Die Luftwaffe der Bundeswehr nimmt das provisorische Regierungsterminal in Betrieb, an dem dann auch die Gäste der Bundesregierung aus dem Ausland empfangen werden. Zwei Jahrzehnte lang waren sie in Tegel gelandet. Von dort werden ab sofort nur noch die Hubschrauber der Bundeswehr-Flugbereitschaft fliegen.

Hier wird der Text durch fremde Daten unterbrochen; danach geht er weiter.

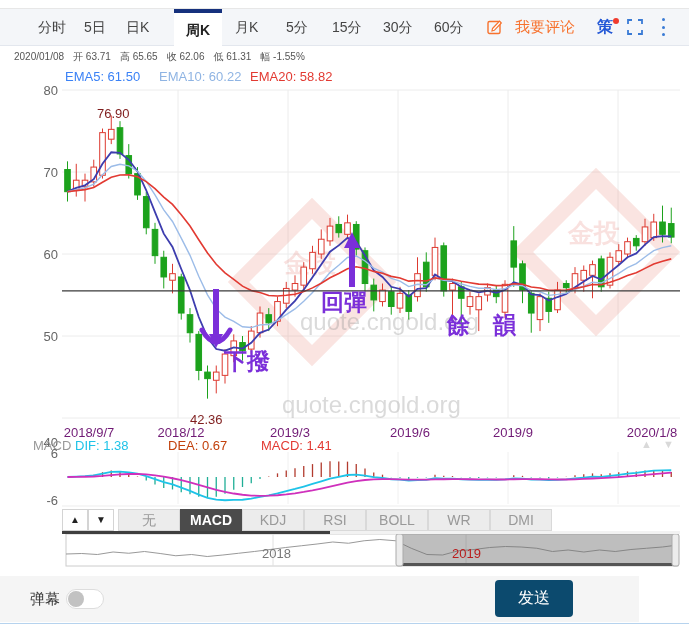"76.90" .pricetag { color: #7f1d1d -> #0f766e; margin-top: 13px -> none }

Der Heimat-Flughafen der Flugzeuge bleibt zunächst noch Köln/Bonn. Sie kommen also nur zu konkreten Einsätzen nach Berlin, um die Politiker abzuholen oder sie in die Hauptstadt zurückzubringen. Perspektivisch sollen die weißen Maschinen mit den schwarz-rot-goldenen Streifen aber ganz zum BER umziehen.

Eine «Generalprobe» für das neue Terminal war Anfang Oktober reibungslos verlaufen. Die Inbetriebnahme findet nun zehn Tage vor der Eröffnung des gesamten Flughafens BER am 31. Oktober 2020 statt.